(INSTRUCTIONS TO FOLLOW): Pick out all lines with the word "apache" from the records that follow.

(DATA TO EXAMINE):

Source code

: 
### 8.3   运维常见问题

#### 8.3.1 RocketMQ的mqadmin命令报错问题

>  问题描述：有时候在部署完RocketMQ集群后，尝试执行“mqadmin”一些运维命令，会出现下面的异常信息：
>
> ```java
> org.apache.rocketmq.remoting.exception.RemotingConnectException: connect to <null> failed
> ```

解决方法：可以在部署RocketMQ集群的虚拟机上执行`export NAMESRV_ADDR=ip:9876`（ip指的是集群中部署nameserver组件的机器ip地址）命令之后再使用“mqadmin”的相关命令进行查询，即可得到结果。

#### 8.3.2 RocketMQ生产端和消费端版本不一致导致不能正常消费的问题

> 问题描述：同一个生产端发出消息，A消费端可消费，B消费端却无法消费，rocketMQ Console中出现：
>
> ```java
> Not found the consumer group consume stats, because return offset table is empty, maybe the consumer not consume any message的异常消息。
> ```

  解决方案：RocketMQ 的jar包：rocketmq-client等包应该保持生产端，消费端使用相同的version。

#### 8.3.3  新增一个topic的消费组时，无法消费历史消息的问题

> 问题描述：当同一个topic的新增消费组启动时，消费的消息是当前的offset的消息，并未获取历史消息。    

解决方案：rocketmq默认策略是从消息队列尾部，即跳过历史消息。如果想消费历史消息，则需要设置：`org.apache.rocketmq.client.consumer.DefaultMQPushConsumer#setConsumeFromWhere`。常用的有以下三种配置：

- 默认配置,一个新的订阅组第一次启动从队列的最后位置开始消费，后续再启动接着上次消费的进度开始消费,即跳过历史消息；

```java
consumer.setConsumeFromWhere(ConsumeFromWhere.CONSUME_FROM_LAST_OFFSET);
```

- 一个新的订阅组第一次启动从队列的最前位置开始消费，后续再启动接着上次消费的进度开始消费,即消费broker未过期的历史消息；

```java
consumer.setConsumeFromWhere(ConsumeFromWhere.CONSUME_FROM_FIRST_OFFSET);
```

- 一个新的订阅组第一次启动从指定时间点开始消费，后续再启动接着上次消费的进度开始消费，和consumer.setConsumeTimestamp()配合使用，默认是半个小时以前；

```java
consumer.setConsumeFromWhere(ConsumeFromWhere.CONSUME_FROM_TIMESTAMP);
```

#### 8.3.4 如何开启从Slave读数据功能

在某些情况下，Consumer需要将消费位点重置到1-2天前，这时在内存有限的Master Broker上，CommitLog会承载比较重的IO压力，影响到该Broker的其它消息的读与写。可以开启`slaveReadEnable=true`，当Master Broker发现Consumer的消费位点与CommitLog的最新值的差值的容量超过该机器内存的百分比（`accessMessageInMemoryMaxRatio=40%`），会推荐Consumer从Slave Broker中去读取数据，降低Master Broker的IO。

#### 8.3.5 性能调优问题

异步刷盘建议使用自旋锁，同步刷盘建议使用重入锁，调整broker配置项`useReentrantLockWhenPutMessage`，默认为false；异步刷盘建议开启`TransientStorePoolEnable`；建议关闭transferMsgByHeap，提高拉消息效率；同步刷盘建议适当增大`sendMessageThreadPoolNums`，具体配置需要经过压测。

(RESPONSE TO THE EXERCISE):
> org.apache.rocketmq.remoting.exception.RemotingConnectException: connect to <null> failed
解决方案：rocketmq默认策略是从消息队列尾部，即跳过历史消息。如果想消费历史消息，则需要设置：`org.apache.rocketmq.client.consumer.DefaultMQPushConsumer#setConsumeFromWhere`。常用的有以下三种配置：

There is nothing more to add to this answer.